Warning over intelligence job cuts - News in brief - Evening Standard
       

Warning over intelligence job cuts

Britain's ability to assess security threats will be seriously undermined by proposed cuts to the Ministry of Defence's intelligence arm, ministers were warned.

The Defence Intelligence Staff (DIS) is facing the loss of 121 jobs - more than 20% of its London establishment - according to trade union documents seen by the BBC.

The MoD said no decisions had been taken and intelligence capabilities would not be compromised.

However John Morrison, a former deputy chief of defence intelligence, described the cuts as "ludicrous" and warned that they would severely affect DIS's coverage.

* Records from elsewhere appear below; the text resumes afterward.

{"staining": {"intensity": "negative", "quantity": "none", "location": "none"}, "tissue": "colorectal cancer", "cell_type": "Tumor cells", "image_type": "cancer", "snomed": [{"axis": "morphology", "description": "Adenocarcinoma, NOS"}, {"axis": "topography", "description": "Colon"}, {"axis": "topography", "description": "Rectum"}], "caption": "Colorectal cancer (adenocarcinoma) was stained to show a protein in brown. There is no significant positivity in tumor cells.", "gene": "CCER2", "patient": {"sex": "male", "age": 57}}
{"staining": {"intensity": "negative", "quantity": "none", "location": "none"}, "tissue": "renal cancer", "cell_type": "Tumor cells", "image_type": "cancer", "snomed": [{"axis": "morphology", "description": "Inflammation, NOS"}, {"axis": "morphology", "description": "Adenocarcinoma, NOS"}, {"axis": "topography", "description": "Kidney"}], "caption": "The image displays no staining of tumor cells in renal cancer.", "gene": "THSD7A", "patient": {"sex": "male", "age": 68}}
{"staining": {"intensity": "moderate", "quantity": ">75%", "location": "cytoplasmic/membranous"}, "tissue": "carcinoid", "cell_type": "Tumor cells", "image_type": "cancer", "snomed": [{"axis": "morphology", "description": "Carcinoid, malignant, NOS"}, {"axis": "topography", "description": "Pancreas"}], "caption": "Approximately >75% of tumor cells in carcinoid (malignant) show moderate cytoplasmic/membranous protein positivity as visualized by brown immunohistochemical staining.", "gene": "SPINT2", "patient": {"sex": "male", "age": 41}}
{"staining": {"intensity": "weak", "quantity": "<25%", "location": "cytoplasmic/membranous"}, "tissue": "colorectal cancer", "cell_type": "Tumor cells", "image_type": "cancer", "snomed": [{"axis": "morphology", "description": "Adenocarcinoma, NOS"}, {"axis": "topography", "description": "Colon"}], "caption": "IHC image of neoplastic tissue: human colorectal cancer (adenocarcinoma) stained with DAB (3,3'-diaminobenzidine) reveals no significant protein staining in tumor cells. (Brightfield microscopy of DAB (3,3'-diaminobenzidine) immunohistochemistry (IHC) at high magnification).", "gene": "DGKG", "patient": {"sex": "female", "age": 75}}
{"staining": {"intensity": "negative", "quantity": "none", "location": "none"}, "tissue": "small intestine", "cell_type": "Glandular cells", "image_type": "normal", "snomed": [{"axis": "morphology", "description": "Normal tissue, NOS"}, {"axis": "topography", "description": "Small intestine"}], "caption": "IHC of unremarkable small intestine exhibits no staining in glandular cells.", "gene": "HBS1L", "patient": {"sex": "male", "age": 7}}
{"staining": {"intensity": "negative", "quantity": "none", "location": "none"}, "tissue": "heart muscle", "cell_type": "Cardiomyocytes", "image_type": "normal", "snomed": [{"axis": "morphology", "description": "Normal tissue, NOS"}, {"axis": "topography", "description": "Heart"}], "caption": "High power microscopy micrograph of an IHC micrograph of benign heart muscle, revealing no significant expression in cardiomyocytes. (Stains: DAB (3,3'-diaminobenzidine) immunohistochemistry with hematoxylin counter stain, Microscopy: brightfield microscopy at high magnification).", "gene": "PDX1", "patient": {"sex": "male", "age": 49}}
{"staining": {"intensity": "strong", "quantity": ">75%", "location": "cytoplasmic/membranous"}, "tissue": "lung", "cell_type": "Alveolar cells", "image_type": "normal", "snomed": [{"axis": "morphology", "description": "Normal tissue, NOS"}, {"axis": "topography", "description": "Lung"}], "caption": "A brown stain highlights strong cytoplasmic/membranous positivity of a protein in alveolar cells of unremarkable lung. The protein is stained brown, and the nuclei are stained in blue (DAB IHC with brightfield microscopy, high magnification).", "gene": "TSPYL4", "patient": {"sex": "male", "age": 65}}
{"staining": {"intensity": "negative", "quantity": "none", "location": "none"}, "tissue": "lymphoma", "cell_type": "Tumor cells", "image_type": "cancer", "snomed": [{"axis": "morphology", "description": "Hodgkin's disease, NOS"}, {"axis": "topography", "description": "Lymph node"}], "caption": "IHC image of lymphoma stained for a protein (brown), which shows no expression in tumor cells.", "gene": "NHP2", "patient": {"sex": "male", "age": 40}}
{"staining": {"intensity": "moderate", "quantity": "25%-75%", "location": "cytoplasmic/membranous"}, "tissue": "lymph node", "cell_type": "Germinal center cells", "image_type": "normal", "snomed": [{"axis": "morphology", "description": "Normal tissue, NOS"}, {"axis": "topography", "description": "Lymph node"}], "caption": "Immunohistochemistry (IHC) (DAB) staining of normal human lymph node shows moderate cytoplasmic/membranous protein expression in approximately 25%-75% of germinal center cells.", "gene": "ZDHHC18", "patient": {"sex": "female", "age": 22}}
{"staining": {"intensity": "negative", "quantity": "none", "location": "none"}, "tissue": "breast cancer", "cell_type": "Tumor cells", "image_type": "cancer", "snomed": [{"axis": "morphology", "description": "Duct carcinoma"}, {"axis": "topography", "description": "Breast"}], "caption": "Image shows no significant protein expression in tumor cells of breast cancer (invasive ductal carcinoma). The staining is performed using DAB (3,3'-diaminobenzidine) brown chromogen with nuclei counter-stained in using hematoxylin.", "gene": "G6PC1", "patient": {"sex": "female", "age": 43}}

DIS analyses and assesses intelligence gathered by the agencies - MI6, MI5 and GCHQ - for the Armed Forces and the wider intelligence community. It is the main source of expertise within the MoD on subjects such as the science and technology of weapons systems and arms proliferation.

The job cuts were said to be the result of a "streamlining" exercise to install all the DIS's London staff - currently based in buildings scattered around the capital - in MoD headquarters. Mr Morrison described the plan as "nonsense".

"It's totally ludicrous and it just seems to be a desire to come down to only one building, the main building, which simply isn't big enough to hold all the DIS and therefore they must be cut," he told the BBC Radio 4 Today programme. "It would mean that the DIS would have to give up large areas of work at a time when the requirements levied on the intelligence community are growing continuously.

"It would simply have to stop working in large areas, not least because it's almost one person thin in several areas and you can't say 'We'll take one of two people out and let the other person get on with it'. There is no other person. It is really a unique centre of expertise for the UK."

In a statement, the MoD said: "No decisions have been taken and intelligence capability will not be compromised. Streamlining is not about reducing high-priority defence outputs, it is about achieving those outputs more effectively.

"We recognise the DIS contribution to the wider intelligence community and there would be wide consultation with the intelligence and security community to determine any impact of change."